Hard life in the countryside
Life can’t be more diverse than in the Republic of Moldova. Whereas the capital city Chisinau undergoes an economic boom, the situation in the countryside is precarious. One fourth of the population, roughly 1 million people, left the country. The Moldovans living abroad work in Russia, Italy, Greece, Turkey or Cyprus. Due to an illegal residence status, often Moldovans have to do ill-paid jobs. Old people and children are left behind in the villages. Some parts of the country are nearly deserted. There are hardly any vacancies; the salaries of 100 euros are low. In the rural areas of the south life is extremely difficult. “There are no future perspectives for children.
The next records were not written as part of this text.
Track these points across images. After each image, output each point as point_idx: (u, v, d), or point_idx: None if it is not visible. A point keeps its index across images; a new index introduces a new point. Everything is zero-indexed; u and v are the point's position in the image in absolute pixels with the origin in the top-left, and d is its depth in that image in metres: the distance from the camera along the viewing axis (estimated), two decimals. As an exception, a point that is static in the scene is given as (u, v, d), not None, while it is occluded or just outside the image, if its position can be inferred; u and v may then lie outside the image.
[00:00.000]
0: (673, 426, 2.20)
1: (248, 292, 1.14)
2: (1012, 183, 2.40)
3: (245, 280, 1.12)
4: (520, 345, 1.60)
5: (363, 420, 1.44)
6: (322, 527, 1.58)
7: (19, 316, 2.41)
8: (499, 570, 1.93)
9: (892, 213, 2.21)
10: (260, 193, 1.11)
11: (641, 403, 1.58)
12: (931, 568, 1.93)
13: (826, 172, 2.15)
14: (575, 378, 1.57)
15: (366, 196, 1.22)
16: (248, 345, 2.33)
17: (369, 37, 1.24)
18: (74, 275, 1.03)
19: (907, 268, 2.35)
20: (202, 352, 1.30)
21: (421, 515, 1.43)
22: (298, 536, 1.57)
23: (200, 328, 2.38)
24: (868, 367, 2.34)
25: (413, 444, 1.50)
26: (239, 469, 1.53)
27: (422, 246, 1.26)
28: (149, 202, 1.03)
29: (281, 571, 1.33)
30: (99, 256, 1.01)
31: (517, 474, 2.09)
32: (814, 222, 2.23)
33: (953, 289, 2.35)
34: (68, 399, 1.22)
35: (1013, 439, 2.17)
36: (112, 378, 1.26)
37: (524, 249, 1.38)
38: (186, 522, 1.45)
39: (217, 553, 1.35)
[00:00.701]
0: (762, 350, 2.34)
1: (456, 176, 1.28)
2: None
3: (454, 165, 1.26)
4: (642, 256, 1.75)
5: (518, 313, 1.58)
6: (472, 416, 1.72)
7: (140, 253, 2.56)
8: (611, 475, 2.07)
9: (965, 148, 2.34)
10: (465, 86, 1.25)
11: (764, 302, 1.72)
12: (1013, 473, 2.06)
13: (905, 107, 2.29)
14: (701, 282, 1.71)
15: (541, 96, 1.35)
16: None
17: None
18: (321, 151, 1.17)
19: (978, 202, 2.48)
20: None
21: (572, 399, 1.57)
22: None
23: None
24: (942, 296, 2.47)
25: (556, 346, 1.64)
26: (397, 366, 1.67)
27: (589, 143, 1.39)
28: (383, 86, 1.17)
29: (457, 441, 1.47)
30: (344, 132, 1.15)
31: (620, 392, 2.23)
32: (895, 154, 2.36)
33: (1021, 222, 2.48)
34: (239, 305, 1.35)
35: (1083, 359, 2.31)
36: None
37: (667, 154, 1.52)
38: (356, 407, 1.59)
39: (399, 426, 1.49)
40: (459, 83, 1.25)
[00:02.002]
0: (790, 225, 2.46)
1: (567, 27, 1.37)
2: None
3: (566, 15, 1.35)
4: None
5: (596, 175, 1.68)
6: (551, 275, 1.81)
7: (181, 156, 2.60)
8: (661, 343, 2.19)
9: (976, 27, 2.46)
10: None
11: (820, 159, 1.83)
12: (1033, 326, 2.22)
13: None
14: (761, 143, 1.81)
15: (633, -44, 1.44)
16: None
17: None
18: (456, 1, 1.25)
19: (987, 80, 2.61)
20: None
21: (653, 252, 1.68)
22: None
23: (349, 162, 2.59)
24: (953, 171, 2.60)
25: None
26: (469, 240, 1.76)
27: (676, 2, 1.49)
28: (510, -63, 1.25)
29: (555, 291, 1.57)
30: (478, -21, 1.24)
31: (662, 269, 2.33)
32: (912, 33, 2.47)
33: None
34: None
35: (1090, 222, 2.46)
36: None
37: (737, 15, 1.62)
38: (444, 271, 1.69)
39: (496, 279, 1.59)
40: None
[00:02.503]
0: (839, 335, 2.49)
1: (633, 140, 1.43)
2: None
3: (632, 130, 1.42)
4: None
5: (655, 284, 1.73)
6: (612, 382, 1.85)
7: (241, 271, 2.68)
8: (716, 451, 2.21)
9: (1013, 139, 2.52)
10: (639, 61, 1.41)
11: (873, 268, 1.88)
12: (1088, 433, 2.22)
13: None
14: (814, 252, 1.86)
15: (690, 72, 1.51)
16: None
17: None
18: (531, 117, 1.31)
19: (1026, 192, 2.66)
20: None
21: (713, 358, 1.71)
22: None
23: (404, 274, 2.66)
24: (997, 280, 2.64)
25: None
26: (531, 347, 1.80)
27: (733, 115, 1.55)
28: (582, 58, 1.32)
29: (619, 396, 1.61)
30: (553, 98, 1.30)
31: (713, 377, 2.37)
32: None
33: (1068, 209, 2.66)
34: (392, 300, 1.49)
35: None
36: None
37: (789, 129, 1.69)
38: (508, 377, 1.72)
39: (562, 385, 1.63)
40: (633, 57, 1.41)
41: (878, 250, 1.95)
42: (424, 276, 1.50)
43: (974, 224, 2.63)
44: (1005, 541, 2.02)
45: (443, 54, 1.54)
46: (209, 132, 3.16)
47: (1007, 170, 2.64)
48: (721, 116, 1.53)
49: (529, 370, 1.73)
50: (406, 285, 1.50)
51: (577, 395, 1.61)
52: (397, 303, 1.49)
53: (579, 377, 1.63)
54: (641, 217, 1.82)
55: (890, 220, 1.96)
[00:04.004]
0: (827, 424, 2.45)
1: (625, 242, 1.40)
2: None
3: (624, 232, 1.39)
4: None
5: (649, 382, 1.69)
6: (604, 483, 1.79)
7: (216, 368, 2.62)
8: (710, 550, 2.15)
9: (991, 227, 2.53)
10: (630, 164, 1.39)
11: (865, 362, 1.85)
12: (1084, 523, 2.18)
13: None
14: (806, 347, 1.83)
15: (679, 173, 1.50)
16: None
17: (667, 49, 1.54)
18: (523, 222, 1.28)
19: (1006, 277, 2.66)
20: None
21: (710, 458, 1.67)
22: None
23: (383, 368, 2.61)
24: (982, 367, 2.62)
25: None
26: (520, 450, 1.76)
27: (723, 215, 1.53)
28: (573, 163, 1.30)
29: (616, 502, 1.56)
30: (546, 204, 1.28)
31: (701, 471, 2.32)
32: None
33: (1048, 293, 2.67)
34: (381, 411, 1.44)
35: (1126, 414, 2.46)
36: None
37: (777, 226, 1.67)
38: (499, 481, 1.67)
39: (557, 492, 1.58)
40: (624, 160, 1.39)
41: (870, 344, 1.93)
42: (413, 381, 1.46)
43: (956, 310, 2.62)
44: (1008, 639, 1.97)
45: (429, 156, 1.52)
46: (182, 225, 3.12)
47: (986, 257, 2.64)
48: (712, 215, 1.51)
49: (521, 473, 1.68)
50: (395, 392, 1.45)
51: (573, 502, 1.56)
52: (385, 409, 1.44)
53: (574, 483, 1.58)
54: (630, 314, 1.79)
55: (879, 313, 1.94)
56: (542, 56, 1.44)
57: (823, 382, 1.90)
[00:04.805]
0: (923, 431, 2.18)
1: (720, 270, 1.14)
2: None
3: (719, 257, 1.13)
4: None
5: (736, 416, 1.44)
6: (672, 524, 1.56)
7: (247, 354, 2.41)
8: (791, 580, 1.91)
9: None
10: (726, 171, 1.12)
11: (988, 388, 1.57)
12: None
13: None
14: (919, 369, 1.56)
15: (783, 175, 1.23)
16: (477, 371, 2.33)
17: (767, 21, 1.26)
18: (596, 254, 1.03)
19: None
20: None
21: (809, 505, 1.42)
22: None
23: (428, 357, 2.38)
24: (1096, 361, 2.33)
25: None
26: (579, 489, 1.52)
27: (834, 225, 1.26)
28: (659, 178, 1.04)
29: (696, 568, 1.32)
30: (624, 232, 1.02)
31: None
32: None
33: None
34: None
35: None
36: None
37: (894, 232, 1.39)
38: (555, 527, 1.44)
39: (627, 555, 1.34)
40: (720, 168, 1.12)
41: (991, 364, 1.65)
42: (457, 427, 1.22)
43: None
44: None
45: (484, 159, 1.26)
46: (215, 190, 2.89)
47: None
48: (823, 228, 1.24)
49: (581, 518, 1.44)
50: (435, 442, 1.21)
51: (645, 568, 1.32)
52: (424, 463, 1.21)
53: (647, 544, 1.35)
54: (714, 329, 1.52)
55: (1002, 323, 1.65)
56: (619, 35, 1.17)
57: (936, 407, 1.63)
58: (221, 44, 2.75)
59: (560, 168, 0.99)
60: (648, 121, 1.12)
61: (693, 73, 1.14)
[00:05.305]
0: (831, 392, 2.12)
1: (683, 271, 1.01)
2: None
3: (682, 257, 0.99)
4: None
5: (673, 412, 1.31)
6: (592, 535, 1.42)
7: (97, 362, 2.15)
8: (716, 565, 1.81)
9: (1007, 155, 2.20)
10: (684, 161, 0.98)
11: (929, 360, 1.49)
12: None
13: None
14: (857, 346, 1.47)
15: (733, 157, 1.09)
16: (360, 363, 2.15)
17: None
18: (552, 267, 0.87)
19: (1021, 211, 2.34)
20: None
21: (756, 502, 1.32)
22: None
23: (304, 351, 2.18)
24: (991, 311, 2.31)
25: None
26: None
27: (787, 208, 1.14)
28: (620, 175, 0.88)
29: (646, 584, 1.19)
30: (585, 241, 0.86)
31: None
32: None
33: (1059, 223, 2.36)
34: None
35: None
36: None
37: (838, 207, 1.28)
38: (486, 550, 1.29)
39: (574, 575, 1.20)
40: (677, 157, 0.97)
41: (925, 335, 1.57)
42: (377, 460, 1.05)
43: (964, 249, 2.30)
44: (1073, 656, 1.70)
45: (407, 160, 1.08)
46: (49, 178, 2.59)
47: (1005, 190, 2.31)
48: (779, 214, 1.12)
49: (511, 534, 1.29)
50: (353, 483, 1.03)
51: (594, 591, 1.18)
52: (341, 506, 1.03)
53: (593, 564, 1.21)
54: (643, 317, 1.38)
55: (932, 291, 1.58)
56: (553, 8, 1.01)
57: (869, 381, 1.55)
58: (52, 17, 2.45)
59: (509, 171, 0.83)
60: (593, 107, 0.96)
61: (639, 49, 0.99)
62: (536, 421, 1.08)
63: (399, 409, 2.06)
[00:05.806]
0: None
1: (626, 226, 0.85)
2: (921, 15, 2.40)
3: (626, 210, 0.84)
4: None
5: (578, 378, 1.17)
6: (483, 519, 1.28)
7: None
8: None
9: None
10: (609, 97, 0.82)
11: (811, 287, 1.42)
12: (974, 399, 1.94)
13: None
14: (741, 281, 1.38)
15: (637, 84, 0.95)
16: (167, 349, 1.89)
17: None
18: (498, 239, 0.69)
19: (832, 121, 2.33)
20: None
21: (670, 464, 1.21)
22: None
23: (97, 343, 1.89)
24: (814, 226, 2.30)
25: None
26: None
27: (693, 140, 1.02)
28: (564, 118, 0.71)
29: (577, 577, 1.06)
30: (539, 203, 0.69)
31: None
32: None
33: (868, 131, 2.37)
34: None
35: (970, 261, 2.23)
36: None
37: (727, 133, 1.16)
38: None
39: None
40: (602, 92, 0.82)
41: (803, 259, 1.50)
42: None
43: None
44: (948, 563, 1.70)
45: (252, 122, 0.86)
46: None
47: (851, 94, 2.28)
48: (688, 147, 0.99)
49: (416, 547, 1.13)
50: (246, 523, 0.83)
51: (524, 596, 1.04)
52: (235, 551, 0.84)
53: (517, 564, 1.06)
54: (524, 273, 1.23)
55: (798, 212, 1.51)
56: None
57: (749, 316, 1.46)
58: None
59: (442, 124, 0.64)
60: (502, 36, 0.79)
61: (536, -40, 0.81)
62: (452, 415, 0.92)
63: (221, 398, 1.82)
These are unbearable conditions for a country so close to the EU,” gets Sporschill excited.
The Father full of energy
After 16 years of intensive work with needy children, the bearer of a badge of honour for humanitarian merits still sets his sight high. A social centre in Sofia, the capital of Bulgaria, is under construction. “Hopefully we are successful everywhere in sensitizing people for social issues,” is the Austrian optimistic. He needs young people with heart and initiative and wants to train them as social employers. Step by step he wants to pass on his duties, which fulfilled his own life. “As long as there are children on the streets, I’ll be discontent,” so the 62-year-old Father. There is no normal day in the life of the Jesuit. Day by day he finds himself in “the ordinary madness”. Important hours with the children, contact to his friends, long phone calls and the work in his office are central points of his life. Father Sporschill has no problems to motivate himself because, “needy people mobilize my best vigours.”